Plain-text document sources
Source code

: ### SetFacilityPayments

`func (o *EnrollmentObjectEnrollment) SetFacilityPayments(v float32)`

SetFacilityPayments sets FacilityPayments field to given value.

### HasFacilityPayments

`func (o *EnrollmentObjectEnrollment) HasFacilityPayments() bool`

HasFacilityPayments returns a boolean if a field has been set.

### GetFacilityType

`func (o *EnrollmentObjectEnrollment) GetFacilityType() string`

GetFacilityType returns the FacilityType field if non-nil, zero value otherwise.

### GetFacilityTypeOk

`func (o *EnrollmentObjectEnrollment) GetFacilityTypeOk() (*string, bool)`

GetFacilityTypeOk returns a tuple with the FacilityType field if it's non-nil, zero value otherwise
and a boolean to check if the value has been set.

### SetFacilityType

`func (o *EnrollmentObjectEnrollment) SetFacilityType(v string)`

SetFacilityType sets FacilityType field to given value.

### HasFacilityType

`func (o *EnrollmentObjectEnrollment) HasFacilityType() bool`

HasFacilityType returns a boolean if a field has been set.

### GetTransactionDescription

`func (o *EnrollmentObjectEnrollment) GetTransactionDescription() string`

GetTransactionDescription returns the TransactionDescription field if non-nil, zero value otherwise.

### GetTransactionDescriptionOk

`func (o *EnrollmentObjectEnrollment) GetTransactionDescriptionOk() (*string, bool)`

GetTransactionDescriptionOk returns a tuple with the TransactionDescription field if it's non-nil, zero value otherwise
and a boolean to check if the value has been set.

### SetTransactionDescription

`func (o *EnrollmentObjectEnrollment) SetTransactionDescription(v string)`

YOUR OBJECTIVE
Update the data from the line with "(o *EnrollmentObjectEnrollment) GetFacilityTypeOk()" through the end by replacing "non-nil" with "not nil" and leaving everything else unchanged. Return only those lines.

OUTPUT FOR THIS TASK
`func (o *EnrollmentObjectEnrollment) GetFacilityTypeOk() (*string, bool)`

GetFacilityTypeOk returns a tuple with the FacilityType field if it's not nil, zero value otherwise
and a boolean to check if the value has been set.

### SetFacilityType

`func (o *EnrollmentObjectEnrollment) SetFacilityType(v string)`

SetFacilityType sets FacilityType field to given value.

### HasFacilityType

`func (o *EnrollmentObjectEnrollment) HasFacilityType() bool`

HasFacilityType returns a boolean if a field has been set.

### GetTransactionDescription

`func (o *EnrollmentObjectEnrollment) GetTransactionDescription() string`

GetTransactionDescription returns the TransactionDescription field if not nil, zero value otherwise.

### GetTransactionDescriptionOk

`func (o *EnrollmentObjectEnrollment) GetTransactionDescriptionOk() (*string, bool)`

GetTransactionDescriptionOk returns a tuple with the TransactionDescription field if it's not nil, zero value otherwise
and a boolean to check if the value has been set.

### SetTransactionDescription

`func (o *EnrollmentObjectEnrollment) SetTransactionDescription(v string)`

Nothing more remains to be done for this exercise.